AVL engine test bed floor plan: Test bed 1 consists of metallic walls and several metallic objects like the engine test bench, boxes and objects. The reader antennas are mounted on the window to the control room of test bed 1. For the measurements, the tag antenna has been positioned at several points in test bed 1 (positions 1 to 30). Also, interference measurements have been performed by positioning the tag antenna in the neighboring test bed 2 (positions 31 to 34)

The channel measurements have been performed by measuring the scattering (S) parameters with a vector network analyzer (VNA) [14]. For every tag position, the S parameters have been measured 20 times in a frequency range from 700 MHz to 1200 MHz. The reference plane for the measurements has been set to the input of the antennas. Consequently, the antennas are part of the measured channel. The communication links of the system are described by the transmission coefficients of the S parameters. The amount of power that is transmitted at a certain frequency from one to another antenna, or rather the channel gain can be calculated as the squared magnitude of the transmission coefficients. The backscatter link channel gain \(g_{\mathrm{BSL}}\) is the sum of the forward link channel gain \(g_{\mathrm{FL}}\) and the backward link channel gain \(g_{\mathrm{BL}}\) (\(g_{\mathrm{BSL}}|_{\text{dB}}=g_{\mathrm{FL}}|_{\text{dB}} +g_{\mathrm{BL}}|_{\text{dB}}\)) [11].

Evaluation method

The system reliability is determined by combining the knowledge of the measured communication links and specified RFID system parameters [13]. More precisely, the measured channel gain of the communication links at 890 MHz is compared to channel gain thresholds that are defined by the RFID system components (reader and tag parameters). The evaluation is based on 600 (30 positions in test bed 1 times 20 repetitions) measurement points in the reference and tag scenarios and 80 (4 positions in test bed 2 times 20 repetitions) measurement points in the interference reference scenario. Here, the feasibility of the system is evaluated with respect to state-of-the-art RFID system parameters. For the RFID reader, a transmission power of \(P_{\mathrm{TX}}=30~\text{dBm}\) and a sensitivity of \(T_{\mathrm {RX}}=-105~\text{dBm}\) for both receivers are assumed (Zebra FX9500 RFID Reader [15]). The tag provides a chip sensitivity of \(T_{\mathrm{Chip}}=-17.5~\text{dBm}\) (NXP UCODE G2iM [16]), a modulation efficiency of \(\eta=-7~\text{dB}\) (amplitude modulation [17]) and a power transmission coefficient of \(\tau=0~\text{dB}\). \(\tau=0~\text{dB}\) means a perfect matching between tag antenna and tag chip.
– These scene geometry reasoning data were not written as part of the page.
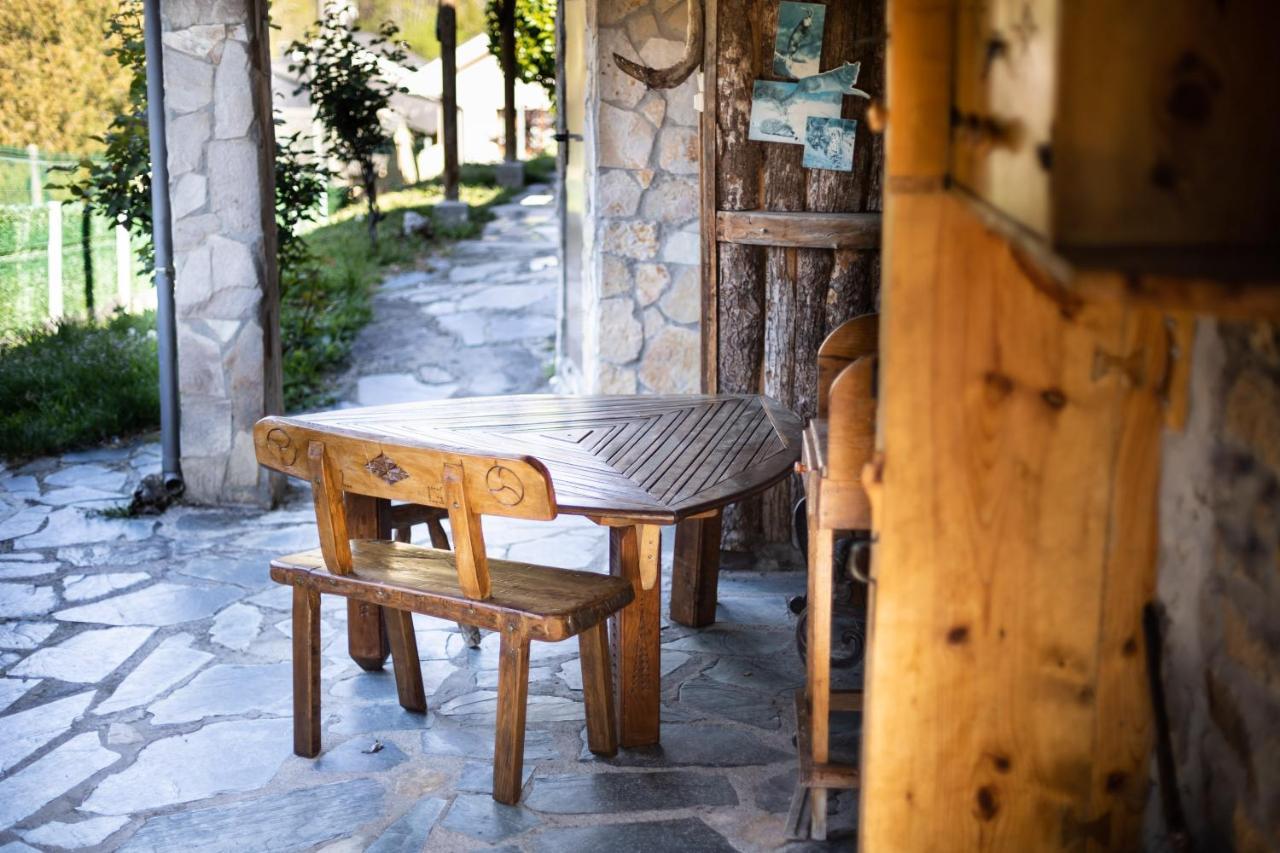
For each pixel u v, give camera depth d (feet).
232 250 16.52
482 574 9.45
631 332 16.88
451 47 36.96
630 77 16.17
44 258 26.11
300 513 17.06
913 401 6.47
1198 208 4.23
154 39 16.08
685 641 13.00
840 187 14.33
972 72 5.61
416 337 25.57
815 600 8.87
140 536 16.06
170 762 10.37
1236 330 6.11
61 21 49.01
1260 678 5.87
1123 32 4.14
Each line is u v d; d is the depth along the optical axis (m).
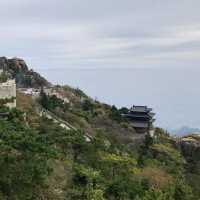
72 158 61.38
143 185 63.44
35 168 47.16
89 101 122.81
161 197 61.97
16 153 50.47
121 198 54.47
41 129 69.75
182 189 70.00
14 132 57.69
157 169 79.44
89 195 50.47
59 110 101.38
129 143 104.31
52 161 55.50
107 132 103.38
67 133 70.88
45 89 120.06
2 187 43.81
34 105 93.62
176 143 120.38
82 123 99.31
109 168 63.62
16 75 129.88
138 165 77.00
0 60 132.75
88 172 54.38
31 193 45.09
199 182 87.50
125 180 59.91
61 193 49.09
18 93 97.50
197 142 120.25
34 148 54.69
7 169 44.97
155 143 110.31
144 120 124.19
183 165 103.06
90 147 68.56
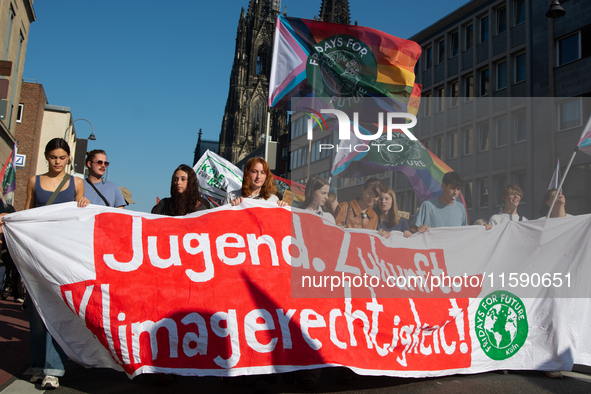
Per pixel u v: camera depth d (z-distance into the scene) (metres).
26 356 6.14
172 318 4.61
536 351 5.36
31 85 35.84
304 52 6.02
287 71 6.03
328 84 5.93
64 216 4.86
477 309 5.26
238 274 4.83
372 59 5.94
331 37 6.01
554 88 25.09
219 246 4.93
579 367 6.03
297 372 4.67
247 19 104.69
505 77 27.38
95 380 5.08
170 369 4.49
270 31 102.69
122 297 4.63
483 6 28.22
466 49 29.05
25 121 35.41
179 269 4.79
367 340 4.84
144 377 5.24
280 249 4.98
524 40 26.36
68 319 4.70
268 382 4.60
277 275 4.88
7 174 16.11
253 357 4.57
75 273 4.67
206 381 5.15
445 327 5.13
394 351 4.89
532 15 26.05
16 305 11.64
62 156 5.17
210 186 11.16
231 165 11.28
The measured matching of the antennas (reflection coefficients) allows the latter assumption. The antenna matching is \(-13~\text{dB}\) in the tag scenario and \(-20~\text{dB}\) in the reference scenario. The above mentioned state-of-the-art parameters lead to a forward link threshold \(F_{\mathrm{Th}}\) and to a backscatter link threshold \(B_{\mathrm{Th}}\) for both backscatter links of [11]:

$$ F_{\mathrm{Th}}=T_{\mathrm{Chip}}-\tau- P_{\mathrm{TX}}=-47.5~\text{dB}\quad \text{and} $$
(1)
$$ B_{\mathrm{Th}}=T_{\mathrm{RX}}-\eta- P_{\mathrm{TX}}=-128~\text{dB}. $$
(2)

The RFID system is forward link limited, if the forward link channel gain is lower than \(F_{\mathrm{Th}}\). The system is denoted as backward link limited, if the forward link channel gain is higher than \(F_{\mathrm{Th}}\), but the backscatter link channel gain is lower than \(B_{\mathrm{Th}}\) [10].

Evaluation

The system reliability of the two mentioned scenarios is evaluated by means of the reliability of the individual communication links (FL, BSL1, BSL2). The reliability of the communication links is indicated in percent and is illustrated by means of bar charts (see Fig. 3). The forward link is 100 % reliable, if \(g_{\mathrm{FL}}\) is higher than \(F_{\mathrm{Th}}\), while the backscatter link is 100 % reliable, if \(g_{\mathrm{BSL}}\) is higher than \(B_{\mathrm{Th}}\), for every measured tag position. However, the system is only 100 % reliable, if FL, BSL1, and BSL2 are 100 % reliable and thus, the system is neither forward link limited nor backward link limited.

Fig. 3.
figure 3

System feasibility: The system feasibility of the reference and the tag scenario is depicted by the reliability of their communication links. The communication links of the reference scenario (Ref) are 100 % reliable, while the system is forward link limited in the tag scenario (Tag). The possibility for detecting an interfering tag is 25 % in the worst case (Ref Interference). The forward link limitation at some positions in the room in the tag scenario can be overcome for example by using semi passive tags (Tag Semi)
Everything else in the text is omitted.